- Born: 18 December 2007 (age 18) Calais

Gymnastics career
- Discipline: Rhythmic gymnastics
- Country represented: France; (2021-2025);
- Club: Calais GRS
- Head coach: Anna Baranova
- Assistant coach: Sara Bayón
- Choreographer: Gregory Milan
- Retired: Yes
- Medal record
Rhythmic Gymnastics
Representing France
| Event | 1st | 2nd | 3rd |
| FIG World Cup | 0 | 0 | 1 |
| Total | 0 | 0 | 1 |
European Championships
| Silver medal – second place | 2025 Tallinn | 5 Ribbons |

= Salome Lozano Leon =

French rhythmic gymnast

Salome Lozano Leon (born 18 December 2007) is a retired French rhythmic gymnast. She represented France as a member of the senior group.

== Biography ==
In July 2017 Lozano was invited to a national training for pre juniors. Two years later she won bronze at the 2019 French national championships. She was later called up for another national training camp. In 2021 she took bronze at nationals among gymnasts born in 2007 behind Margot Tran and Shana Loxton-Vernaton. She was then again called up for a national training camp.

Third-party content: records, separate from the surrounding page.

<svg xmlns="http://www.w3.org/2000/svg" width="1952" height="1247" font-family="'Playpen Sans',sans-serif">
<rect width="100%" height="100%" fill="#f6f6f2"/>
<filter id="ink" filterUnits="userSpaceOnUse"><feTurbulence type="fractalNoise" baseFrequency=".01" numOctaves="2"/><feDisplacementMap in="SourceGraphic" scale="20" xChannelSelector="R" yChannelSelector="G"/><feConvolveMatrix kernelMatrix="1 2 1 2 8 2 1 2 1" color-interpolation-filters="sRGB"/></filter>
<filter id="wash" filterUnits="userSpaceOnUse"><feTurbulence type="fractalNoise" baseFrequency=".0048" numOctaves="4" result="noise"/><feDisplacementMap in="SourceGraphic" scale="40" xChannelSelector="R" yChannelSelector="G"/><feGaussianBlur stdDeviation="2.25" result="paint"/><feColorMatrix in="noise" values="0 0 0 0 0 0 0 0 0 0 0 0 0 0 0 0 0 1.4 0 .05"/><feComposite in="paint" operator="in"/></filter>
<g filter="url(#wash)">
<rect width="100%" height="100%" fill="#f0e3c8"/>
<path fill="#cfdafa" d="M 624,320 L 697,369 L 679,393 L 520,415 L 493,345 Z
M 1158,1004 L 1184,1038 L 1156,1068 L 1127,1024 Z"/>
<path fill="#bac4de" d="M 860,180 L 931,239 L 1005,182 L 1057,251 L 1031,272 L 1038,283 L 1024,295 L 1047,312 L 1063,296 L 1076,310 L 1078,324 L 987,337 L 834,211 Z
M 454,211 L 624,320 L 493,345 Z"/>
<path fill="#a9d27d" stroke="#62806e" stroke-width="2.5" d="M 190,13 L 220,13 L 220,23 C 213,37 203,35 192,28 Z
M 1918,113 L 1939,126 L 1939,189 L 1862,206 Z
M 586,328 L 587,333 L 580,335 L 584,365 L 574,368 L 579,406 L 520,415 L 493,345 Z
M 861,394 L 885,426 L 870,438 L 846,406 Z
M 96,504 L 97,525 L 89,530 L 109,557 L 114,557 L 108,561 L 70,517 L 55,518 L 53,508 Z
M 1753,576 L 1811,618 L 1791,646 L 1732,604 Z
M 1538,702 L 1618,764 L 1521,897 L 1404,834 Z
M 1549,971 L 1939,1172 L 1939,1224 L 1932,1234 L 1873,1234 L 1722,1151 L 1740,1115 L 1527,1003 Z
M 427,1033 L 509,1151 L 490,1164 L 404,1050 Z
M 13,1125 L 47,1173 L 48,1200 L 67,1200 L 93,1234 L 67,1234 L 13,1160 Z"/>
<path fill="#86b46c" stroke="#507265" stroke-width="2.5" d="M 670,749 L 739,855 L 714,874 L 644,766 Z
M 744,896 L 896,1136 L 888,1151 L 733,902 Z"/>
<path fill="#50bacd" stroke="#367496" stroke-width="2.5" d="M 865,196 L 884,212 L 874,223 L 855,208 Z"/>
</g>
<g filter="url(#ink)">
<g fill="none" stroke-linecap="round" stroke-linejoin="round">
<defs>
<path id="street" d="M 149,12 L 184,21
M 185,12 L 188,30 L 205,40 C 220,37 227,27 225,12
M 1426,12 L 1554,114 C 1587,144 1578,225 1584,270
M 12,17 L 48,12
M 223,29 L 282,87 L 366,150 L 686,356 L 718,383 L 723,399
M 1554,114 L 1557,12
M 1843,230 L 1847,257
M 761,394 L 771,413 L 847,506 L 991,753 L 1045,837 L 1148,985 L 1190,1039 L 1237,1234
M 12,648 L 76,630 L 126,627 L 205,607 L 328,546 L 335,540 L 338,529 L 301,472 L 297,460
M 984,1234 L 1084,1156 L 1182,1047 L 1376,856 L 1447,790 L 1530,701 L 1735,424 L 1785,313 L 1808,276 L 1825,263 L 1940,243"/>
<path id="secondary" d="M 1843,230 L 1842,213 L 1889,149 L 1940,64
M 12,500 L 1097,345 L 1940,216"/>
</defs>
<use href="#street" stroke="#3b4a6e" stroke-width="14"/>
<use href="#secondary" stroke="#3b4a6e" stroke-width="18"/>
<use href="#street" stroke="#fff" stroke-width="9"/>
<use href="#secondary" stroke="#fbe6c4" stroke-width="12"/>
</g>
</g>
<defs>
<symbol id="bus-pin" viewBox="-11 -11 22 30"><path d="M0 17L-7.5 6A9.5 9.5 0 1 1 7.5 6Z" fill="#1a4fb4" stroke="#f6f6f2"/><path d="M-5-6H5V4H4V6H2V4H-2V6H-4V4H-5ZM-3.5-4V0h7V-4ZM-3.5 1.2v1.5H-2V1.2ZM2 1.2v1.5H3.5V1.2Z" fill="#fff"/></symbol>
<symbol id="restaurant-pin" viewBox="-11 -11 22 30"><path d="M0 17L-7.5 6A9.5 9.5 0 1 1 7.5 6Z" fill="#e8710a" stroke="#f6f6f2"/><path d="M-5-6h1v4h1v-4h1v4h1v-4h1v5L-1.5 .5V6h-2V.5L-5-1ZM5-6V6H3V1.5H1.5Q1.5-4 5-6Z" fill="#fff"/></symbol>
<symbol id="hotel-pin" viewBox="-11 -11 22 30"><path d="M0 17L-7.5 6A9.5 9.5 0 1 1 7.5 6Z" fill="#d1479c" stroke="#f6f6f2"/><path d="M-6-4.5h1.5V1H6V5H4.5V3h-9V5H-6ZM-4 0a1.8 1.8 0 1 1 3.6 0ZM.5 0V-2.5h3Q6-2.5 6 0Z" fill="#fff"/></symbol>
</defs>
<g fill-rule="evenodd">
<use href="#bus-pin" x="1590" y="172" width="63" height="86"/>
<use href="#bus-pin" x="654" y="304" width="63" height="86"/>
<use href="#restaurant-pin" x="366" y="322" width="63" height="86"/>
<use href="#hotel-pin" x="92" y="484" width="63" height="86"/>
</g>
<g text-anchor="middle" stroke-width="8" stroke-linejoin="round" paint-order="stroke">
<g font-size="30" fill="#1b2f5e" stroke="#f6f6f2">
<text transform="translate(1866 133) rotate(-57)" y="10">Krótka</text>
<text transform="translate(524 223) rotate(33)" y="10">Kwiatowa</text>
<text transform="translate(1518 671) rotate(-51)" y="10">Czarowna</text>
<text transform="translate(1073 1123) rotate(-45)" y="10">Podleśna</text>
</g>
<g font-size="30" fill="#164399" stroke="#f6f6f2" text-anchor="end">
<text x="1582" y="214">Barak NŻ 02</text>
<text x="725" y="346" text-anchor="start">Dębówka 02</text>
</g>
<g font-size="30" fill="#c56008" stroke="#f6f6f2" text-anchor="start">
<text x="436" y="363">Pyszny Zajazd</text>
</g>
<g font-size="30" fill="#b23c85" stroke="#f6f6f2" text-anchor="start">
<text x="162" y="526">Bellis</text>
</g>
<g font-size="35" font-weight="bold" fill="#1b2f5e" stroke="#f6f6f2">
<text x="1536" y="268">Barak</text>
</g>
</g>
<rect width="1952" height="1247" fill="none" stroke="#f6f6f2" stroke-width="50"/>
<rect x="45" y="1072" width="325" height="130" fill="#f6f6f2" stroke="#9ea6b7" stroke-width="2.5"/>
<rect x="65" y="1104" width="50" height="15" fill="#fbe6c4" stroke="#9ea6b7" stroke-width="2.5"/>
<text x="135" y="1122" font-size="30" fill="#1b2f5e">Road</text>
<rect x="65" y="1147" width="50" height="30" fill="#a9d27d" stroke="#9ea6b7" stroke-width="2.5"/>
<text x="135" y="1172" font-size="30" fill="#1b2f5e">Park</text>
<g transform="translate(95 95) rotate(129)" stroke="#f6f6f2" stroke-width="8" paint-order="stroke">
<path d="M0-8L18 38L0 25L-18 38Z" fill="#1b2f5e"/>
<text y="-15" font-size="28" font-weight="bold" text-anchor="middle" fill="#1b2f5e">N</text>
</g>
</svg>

In March 2022 she took part in a national test to select the team for the European Championships. On 28 April 2023 she took part in a demonstration in Miramas. In August she was present in another demonstration in Thiais. The following year she took part in the Thiais Grand Prix. Then she was listed as a reserve for the European Championships in Budapest.

In 2025, with the retirement of some of the members of the previous group, she became a starter making her debut at the Grand Prix in Thiais. There she won silver in the All-Around and bronze with 5 ribbons. In April the group competed in the World Cup in Sofia, being 8th overall, 10th with 5 ribbons and 8th with 3 balls & 2 hoops. Weeks later they were in Tashkent, taking 6th place in the All-Around, 6th place with 5 ribbons and 4th place in the mixed final. In May they participated in the stage in Portimão, finishing 5th with 5 ribbons, 6th with 3 balls & 2 hoops and winning bronze in the All-Around. She was then selected for the European Championships in Tallinn, where the group was 9th overall and won silver in the 5 ribbons final.